We shouldn’t fool ourselves into thinking our lives can be written into narratives or completely told by science. As economist Nassim Nicholas Taleb puts it, “Scorn of the abstract causes us to favor contextualized thinking over more abstract matters.” Taking risks should go beyond what dice rolls and calculations, but we should actually be aware of the context in which we make predictions about the future. By this, I mean that, if we understand probability and risk-analysis through economic and scientific theories, then we should take into account the epistemological grounds on which those theories were conceived and the nature of their phenomena before applying them to different situations.

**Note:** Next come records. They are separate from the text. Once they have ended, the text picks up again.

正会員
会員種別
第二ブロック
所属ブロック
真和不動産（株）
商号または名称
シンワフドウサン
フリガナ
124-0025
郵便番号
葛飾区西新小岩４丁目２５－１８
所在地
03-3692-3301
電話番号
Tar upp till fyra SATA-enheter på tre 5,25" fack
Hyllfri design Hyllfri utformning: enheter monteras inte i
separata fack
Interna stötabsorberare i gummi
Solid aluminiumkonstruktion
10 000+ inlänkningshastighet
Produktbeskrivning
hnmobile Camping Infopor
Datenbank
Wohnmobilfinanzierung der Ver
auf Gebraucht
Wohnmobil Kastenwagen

We can’t assume that, just because one scientific research method has been giving us results that we should stop taking the risk of considering other research methods. We shouldn’t become so caught-up with the immediate, seeable results that we forget about the uncertainty of the grounds on which we based them. And, with all the factors we can account for, taking risks would probably be something that’s, not only good for us, but necessary for improvement and innovation.
As undergraduates, we dream big. We’re idealists, hoping to be innovators that can launch the next biggest start-up, discover the next theoretical physics model or invent the sexier cell phone. If there’s one thing in the future that we’re going to change, it should be risk-taking.
Maybe risky business is just like uncomfortably asking a question to a well-established professional. Just because it’s dangerous doesn’t mean it isn’t good for you.